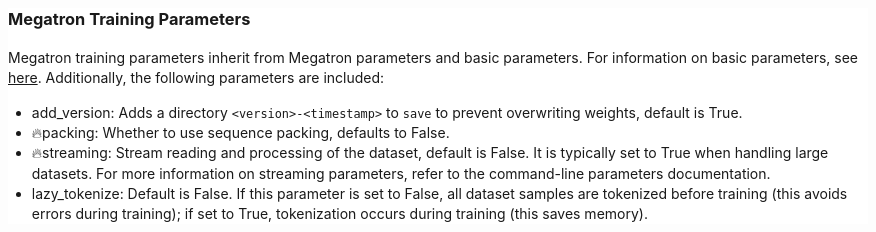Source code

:### Megatron Training Parameters

Megatron training parameters inherit from Megatron parameters and basic parameters. For information on basic parameters, see [here](./Command-line-parameters.md#base-arguments). Additionally, the following parameters are included:

- add_version: Adds a directory `<version>-<timestamp>` to `save` to prevent overwriting weights, default is True.
- 🔥packing: Whether to use sequence packing, defaults to False.
- 🔥streaming: Stream reading and processing of the dataset, default is False. It is typically set to True when handling large datasets. For more information on streaming parameters, refer to the command-line parameters documentation.
- lazy_tokenize: Default is False. If this parameter is set to False, all dataset samples are tokenized before training (this avoids errors during training); if set to True, tokenization occurs during training (this saves memory).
____________
Your task ▸
Locate the word "Megatron" in the records and collect each line it appears in.

Solution ▸
:### Megatron Training Parameters
Megatron training parameters inherit from Megatron parameters and basic parameters. For information on basic parameters, see [here](./Command-line-parameters.md#base-arguments). Additionally, the following parameters are included:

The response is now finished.